Fast ein halbes Jahrhundert nach den ersten bemannten Mondlandungen rückt der Erdtrabant erneut ins Interesse der Raumfahrtnationen. Er könnte zu einer Zwischenstation auf dem Weg zu weiter entfernten Himmelskörpern werden. Doch ebenso ist er Ziel künftiger Forschungsmissionen, die weitermachen, wo die US-Raumfahrtbehörde Nasa in den 1970er Jahren mit der Mond-erkundung aufgehört hat.

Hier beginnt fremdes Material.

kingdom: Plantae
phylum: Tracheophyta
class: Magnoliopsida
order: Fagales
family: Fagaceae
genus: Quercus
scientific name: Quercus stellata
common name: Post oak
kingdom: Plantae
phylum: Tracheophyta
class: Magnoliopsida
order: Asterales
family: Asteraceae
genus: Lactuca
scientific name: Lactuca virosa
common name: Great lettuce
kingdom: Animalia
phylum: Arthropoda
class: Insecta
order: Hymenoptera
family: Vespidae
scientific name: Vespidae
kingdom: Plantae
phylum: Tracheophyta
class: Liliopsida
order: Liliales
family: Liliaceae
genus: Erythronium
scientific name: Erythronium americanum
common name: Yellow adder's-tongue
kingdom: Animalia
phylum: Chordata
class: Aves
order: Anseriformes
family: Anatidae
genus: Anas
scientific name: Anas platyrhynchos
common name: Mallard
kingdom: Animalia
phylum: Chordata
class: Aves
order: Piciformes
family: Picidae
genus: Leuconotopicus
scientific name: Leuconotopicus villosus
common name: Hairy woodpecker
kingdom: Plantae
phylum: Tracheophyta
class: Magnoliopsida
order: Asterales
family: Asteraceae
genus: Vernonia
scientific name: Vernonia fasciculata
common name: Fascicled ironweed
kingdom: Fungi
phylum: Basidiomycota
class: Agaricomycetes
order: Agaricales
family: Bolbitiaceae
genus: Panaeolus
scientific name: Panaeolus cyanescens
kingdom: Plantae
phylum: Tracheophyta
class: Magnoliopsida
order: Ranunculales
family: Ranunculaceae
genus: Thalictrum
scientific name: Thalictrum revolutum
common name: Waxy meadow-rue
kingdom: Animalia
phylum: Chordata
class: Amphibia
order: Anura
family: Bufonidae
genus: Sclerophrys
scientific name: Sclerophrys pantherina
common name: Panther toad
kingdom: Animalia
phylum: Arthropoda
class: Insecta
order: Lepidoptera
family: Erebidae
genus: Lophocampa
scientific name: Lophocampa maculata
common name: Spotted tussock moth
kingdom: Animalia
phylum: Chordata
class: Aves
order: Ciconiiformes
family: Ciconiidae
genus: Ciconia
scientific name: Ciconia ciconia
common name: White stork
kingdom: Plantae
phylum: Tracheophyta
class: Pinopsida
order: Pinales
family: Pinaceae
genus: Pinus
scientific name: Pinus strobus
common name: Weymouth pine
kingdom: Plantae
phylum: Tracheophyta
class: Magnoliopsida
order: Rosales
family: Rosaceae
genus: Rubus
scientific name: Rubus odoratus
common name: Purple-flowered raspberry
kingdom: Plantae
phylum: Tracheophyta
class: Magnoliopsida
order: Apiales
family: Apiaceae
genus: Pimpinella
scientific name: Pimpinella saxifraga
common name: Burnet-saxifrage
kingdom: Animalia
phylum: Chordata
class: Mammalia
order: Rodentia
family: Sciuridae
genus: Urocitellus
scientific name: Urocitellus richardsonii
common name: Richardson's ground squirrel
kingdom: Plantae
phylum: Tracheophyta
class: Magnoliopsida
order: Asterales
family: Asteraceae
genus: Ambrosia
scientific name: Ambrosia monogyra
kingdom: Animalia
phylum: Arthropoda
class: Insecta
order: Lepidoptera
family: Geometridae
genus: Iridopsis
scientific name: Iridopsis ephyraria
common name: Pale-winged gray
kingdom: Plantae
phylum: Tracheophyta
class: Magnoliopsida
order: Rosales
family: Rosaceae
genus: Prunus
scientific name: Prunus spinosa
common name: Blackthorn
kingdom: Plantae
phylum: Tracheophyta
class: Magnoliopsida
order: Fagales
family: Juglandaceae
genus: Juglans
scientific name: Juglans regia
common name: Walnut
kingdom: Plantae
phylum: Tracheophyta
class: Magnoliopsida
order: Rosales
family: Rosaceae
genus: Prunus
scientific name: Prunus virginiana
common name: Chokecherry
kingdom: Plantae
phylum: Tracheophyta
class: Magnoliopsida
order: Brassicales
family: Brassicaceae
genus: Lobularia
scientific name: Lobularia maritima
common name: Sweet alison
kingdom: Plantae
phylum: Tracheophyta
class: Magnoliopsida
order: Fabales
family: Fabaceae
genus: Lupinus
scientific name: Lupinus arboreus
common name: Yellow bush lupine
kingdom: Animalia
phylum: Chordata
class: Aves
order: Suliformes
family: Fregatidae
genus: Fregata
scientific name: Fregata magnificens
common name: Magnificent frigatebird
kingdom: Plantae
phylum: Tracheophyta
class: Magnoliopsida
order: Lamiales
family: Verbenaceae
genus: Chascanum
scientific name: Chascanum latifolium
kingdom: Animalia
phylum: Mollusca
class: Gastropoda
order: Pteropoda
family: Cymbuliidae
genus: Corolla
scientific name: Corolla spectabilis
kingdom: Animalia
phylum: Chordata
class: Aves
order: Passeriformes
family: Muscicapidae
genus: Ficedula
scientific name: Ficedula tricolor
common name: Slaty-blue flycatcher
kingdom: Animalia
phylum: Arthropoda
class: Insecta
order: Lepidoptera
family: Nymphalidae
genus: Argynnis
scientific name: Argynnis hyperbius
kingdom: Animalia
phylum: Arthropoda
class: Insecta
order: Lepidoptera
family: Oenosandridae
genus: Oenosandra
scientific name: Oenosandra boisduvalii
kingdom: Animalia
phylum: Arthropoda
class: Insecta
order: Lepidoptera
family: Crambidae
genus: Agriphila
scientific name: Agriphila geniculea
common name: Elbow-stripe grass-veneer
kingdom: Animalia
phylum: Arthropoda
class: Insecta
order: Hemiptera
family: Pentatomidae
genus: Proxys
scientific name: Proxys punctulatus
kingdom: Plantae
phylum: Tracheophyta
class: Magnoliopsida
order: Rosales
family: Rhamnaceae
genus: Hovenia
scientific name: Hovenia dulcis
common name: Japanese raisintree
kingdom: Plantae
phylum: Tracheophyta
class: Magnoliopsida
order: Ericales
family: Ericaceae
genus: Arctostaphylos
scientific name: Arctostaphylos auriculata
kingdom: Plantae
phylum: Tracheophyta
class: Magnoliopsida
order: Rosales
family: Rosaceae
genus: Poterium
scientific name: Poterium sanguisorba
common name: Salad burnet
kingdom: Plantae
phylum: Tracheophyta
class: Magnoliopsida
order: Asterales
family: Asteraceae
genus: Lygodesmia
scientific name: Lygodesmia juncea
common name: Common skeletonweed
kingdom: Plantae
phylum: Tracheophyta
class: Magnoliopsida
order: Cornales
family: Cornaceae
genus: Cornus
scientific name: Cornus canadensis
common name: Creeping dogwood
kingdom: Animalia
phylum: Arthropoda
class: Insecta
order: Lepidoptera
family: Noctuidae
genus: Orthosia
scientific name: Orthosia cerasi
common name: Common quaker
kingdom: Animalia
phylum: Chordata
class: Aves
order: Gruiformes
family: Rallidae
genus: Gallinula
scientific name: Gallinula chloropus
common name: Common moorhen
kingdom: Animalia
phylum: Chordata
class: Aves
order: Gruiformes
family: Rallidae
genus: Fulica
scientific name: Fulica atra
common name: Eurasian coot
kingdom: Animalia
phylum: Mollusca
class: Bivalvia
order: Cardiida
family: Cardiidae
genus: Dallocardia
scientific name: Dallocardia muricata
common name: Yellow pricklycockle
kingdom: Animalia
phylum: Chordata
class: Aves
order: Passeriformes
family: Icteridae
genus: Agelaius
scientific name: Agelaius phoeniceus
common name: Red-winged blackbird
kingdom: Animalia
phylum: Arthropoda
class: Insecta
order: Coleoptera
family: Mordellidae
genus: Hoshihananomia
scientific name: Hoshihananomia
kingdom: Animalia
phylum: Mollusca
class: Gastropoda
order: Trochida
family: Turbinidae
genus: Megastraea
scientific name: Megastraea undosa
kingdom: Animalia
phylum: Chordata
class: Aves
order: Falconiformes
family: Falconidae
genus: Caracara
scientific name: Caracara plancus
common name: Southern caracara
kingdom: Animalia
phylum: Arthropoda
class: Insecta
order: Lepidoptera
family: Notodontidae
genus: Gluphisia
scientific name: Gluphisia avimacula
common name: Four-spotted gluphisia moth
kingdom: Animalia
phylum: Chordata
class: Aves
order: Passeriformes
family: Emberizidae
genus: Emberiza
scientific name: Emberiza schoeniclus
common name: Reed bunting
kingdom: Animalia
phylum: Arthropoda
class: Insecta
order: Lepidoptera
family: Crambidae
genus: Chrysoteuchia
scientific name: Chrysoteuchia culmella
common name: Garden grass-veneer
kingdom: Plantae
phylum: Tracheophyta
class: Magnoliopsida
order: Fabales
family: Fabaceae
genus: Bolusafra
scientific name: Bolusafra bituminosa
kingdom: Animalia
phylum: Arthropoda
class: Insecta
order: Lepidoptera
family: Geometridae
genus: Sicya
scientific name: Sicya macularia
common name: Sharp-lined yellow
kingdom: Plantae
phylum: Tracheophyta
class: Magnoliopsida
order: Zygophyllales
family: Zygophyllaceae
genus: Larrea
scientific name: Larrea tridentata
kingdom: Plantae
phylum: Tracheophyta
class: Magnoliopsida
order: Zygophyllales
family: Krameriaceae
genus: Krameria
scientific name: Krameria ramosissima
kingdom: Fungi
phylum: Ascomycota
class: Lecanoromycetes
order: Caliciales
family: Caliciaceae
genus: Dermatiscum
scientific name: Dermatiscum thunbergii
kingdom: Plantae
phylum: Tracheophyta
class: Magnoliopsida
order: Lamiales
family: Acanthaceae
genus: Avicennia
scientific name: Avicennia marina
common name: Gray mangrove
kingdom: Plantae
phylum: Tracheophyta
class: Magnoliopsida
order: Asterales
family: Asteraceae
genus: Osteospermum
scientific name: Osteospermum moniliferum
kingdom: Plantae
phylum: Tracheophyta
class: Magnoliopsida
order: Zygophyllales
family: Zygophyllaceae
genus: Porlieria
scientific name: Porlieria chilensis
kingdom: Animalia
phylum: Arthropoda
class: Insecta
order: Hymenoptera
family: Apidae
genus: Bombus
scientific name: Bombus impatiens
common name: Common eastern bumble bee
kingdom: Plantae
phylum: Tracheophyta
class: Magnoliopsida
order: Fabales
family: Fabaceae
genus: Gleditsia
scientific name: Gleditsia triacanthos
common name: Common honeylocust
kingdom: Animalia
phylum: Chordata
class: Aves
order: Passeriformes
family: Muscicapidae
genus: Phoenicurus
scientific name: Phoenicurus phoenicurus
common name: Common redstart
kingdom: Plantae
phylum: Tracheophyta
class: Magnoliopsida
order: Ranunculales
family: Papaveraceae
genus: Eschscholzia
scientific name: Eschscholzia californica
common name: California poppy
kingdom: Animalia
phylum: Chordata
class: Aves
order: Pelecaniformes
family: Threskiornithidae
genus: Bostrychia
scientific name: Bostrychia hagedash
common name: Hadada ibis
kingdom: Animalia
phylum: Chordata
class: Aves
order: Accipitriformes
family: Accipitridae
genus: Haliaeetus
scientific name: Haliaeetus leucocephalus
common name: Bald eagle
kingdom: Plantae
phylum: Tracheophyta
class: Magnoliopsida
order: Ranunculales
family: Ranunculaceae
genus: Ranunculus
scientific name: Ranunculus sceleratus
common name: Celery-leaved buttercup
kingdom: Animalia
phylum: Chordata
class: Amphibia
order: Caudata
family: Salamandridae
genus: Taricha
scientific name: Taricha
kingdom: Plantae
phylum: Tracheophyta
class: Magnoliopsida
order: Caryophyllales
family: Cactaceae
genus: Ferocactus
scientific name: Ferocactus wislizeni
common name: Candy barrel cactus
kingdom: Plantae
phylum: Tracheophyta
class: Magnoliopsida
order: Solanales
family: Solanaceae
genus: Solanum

Seit fast zehn Jahren hat Google den Lunar X-Prize ausgeschrieben. 30 Millionen US-Dollar Preisgeld erhält diejenige Firma, die als erstes eine Fähre zum Mond bringt und mit einem Rover dort 500 Meter zurücklegt. Ein Aspirant: Astrobotic aus Pittsburgh, das mit dem kommerziellen Landemodul Peregrine den Mond anfliegen will und dafür jetzt zwei wichtige industrielle Partner gefunden hat: Airbus DS, die Raumfahrt-Tochter des europäischen Luftfahrtkonzerns, und die Deutsche-Post-Tochter DHL.

Mit dieser Fähre soll es zum Mond gehen.

Seit dem Automated Transfer Vehicle, einem unbemannter Weltraumfrachter zur Versorgung der Internationalen Raumstation ISS, gilt Airbus DS als weltweit führend bei komplizierten vollautomatisch ausgeführten Manövern im Weltraum. Die Landung einer Fähre auf dem Mond gehört dazu. Auch bei einem anderen Monderforschungsprogramm, dem russisch-europäischen Mondlanderoboter Luna Ressource, hat Airbus DS die Verantwortung für die Landetechnologie. DHL ist bei Peregrine dagegen für die Logistik zuständig.

Das US-Unternehmen wurde 1969 gegründet, dem Jahr der ersten bemannten Mondlandung. „Es fasziniert uns, mit diesem unglaublichen Unternehmen, eine neue Epoche der Logistik einzuleiten, über die Erde hinaus zum Mond“, sagte gestern DHL-Manager Arjan Sissing.

Ziel von Astrobotic und seinen Partnern ist es, im Auftrag von Staaten, Unternehmen und Forschungseinrichtungen Nutzlasten beispielsweise für Forschungszwecke aber auch Andenken für private Kunden auf dem Mond abzusetzen. Zwischen 30 und 365 Kilogramm liegt die Nutzlast von Peregrine. Die Preise liegen allerdings weit über den irdischen Tarifen der Deutschen Post – bei 1,2 Millionen Dollar pro Kilogramm.

Auch auf anderer Ebene öffnet sich derzeit ein weiteres Fenster für private Unternehmen im Weltraum. Columbus, das europäische Raumlabor an der ISS, bekommt die zusätzliche kommerzielle Nutzlastplattform Bartolomeo – benannt nach dem jüngeren Bruder von Christoph Kolumbus. Sie soll privaten Interessenten, ab 2018 den Zugang zu Ressourcen der Raumstation ermöglichen. Auch darauf haben sich die europäische Raumfahrtagentur ESA und Airbus DS als beteiligte Partner bereits im Vorfeld der Internationalen Luft- und Raumfahrtausstellung in Berlin verständigt.